There are at least three reasons why obesity is different.

The first is related to the complexity of energy balance. While simplistic notions of balancing calories in and calories out work well in physics, with obesity we are dealing with physiology (which I like to describe as biology messing with physics). Our bodies do a remarkable job of sensing changes in caloric intake or expenditure and show a wide variation in how they respond to such changes.

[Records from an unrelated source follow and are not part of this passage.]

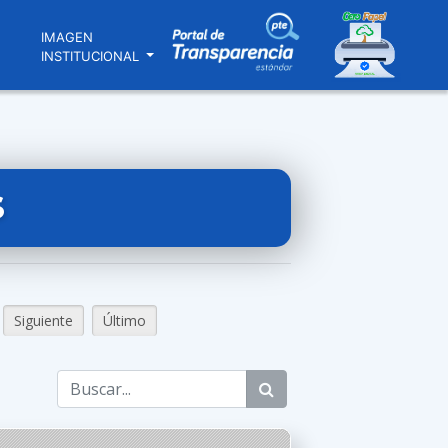
N
IMAGEN
INSTITUCIONAL
S
Siguiente
Último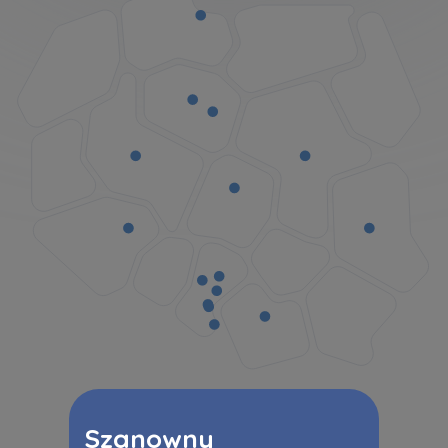
Zawiadomienia o nabyciu lub posiadaniu znacznego
pakietu akcji proszę wysyłać na
notyfikacje@murapol.pl
Skontaktuj się z nami
Szanowny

Overfeeding studies at the Mayo Clinic showed an almost four-fold difference in the amount of weight gained by healthy volunteers who were all fed an extra 1000 calories per day for eight weeks. Similarly, numerous studies have shown that individuals following exactly the same diet or exercise program will vary widely in their weight-loss response.

No amount of binge eating will turn Jack Sprat into a sumo wrestler. Meantime, his wife may well find herself stuck with her own excess weight, no matter how hard she tries to lose it.

Which brings me to the second point: Once established, obesity becomes a chronic problem. This has to do with the fact that our bodies will always defend the highest weight that we have achieved. We refer to this as the set-point. No matter how you got to 200 pounds, once there, it becomes the weight that your physiology will defend (and it will do so most effectively).

We not only have increasingly better insight into exactly how this set-point readjusts to ever-increasing body weight (through a process of inflammation and micro-scarring in the hypothalamus, the brain centre that regulates energy balance) but we also understand many of the hormonal and metabolic changes that occur as our bodies effectively defend their increasing fat mass.

Rather than viewing fat tissue as a simple storage depot for excess calories, we now look at body fat as a complex organ that interacts closely with other organs to maximize and sustain fat stores (perhaps in preparation for the next famine, even if it never comes).